Rue Meridian was sleeping in a makeshift canvas hammock she had strung between the foremast and the bow railing, lost in a dream about cormorants and puffins, when she felt Bek’s hand on her shoulder and awoke. She saw the look on his face and immediately asked, “What’s wrong?”
It was a difficult look to decipher. His face was troubled and amazed, both at once,—it reflected uncertainty mixed with wonder. He appeared oddly adrift, as if he was there almost by accident. Her first thought was that his coming was a delayed reaction to what she had told him hours earlier. She sat up quickly, swung her legs over the side of the hammock, and stood. “Bek, what’s happened?”
“Grianne woke up. I don’t know why. The magic, maybe.
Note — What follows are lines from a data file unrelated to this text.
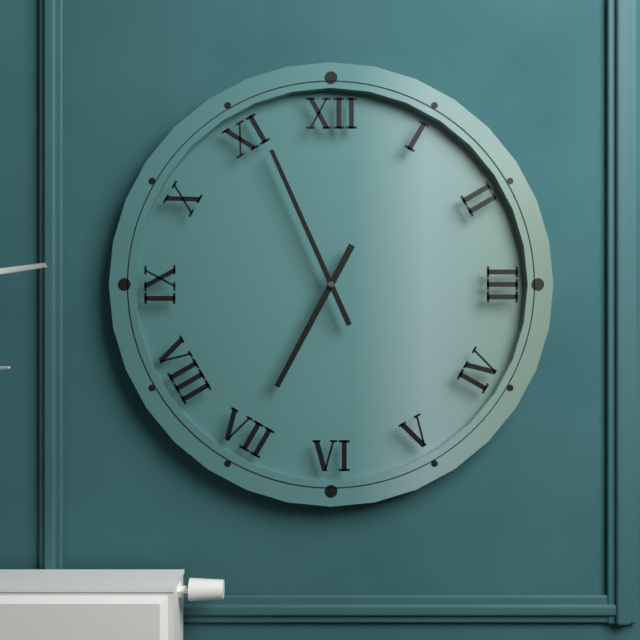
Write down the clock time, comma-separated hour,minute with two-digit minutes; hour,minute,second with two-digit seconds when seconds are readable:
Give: 6,56
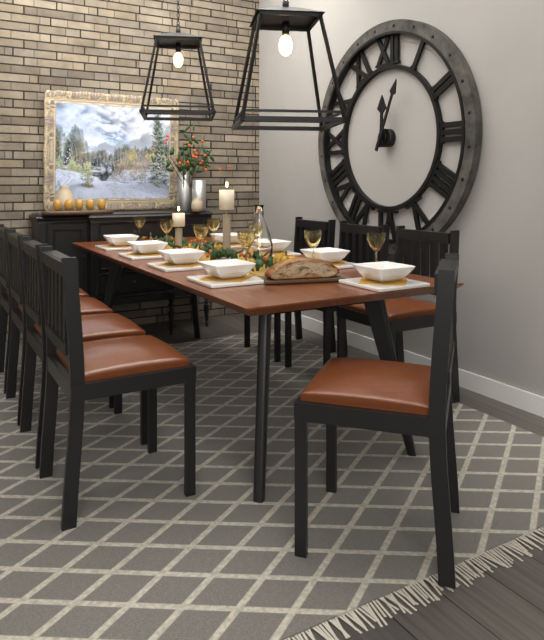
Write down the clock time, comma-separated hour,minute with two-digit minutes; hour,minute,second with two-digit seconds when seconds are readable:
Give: 12,04
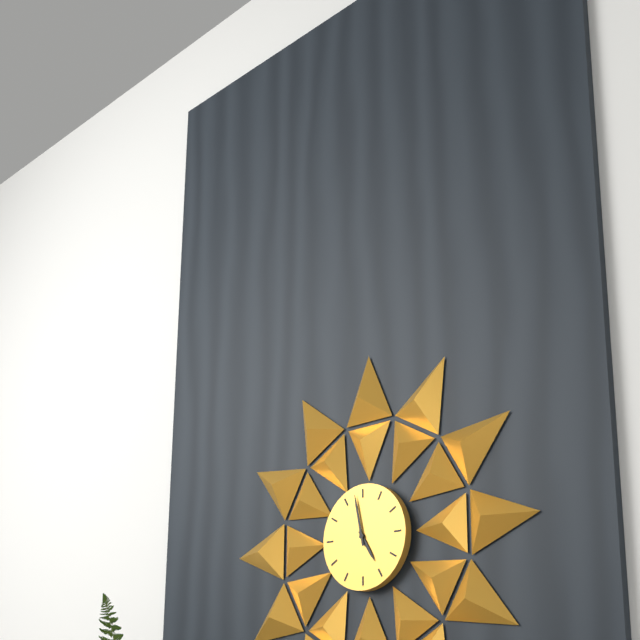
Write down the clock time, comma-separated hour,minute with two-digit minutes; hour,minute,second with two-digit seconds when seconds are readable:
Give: 4,58
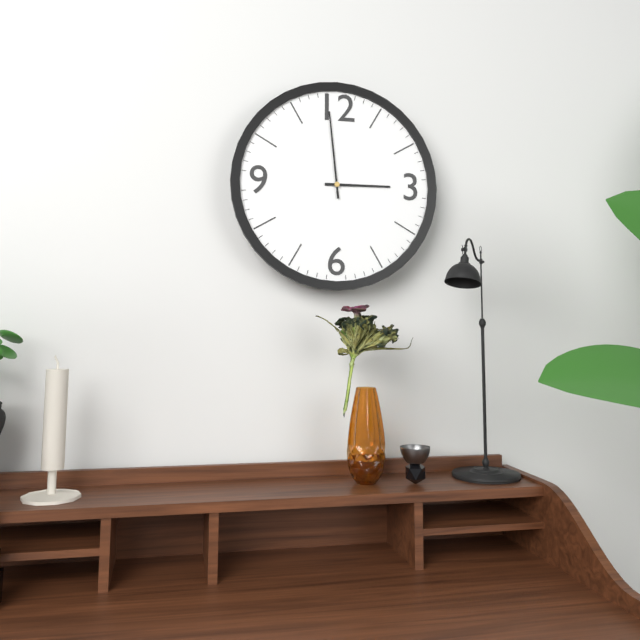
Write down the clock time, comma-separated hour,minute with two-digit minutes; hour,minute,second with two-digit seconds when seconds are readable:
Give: 2,59
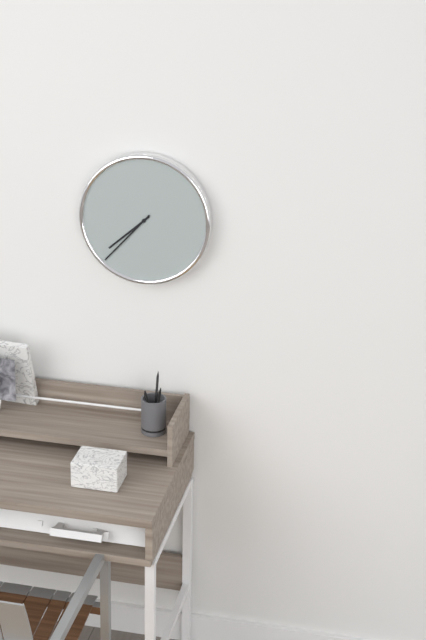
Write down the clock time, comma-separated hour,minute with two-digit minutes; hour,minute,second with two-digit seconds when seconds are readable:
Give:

I was using it to try to help Quentin, to heal him the way Brin Ohmsford did Rone Leah once. Or maybe it was when I cried. I was so frustrated and tired, I just broke down.”
He exhaled sharply. “She spoke to me. She called me by name. But she wasn’t herself, not grown up, but a child, speaking in a child’s voice, calling me ‘poor baby boy, little Bek,’ and telling me not to cry.”
“Wait a minute, slow down,” she said, taking hold of him by his shoulders. “Come over here.”
She led him to the bow and sat him down in the shadow of the starboard ram where the curve of the horn formed a shelter at its joining with the deck. She sat facing him, pulled her knees up to her breast, and wrapped her arms around her legs. “Okay, tell me the rest. She came awake and she spoke to you. What happened next?”
“You won’t believe this,” he whispered, clearly not believing it himself. “She healed him. She used her magic, and she healed him. I thought she was going to kill him. She called him a puppy—I guess that’s what she thought he was. I tried to stop her, but she did something to me with the magic so that I couldn’t move or speak. Then she started on him, and I was sure she meant to help him by killing him, to take away his pain and suffering by taking his life. That’s what the Ilse Witch would have done, and I was afraid she was still the witch.”
Rue leaned forward, hugging herself. “How could she heal him, Bek? He was all broken up inside. Half his blood was gone.”
“The magic can do that. It can generate healing. I watched it happen to Quentin. He’s not completely well yet. He isn’t even awake. But I saw his color change right in front of me. I heard his breathing steady and, afterwards, when I could move again, felt that his pulse was stronger, too. Some of his wounds, the ones you bandaged, have closed completely.”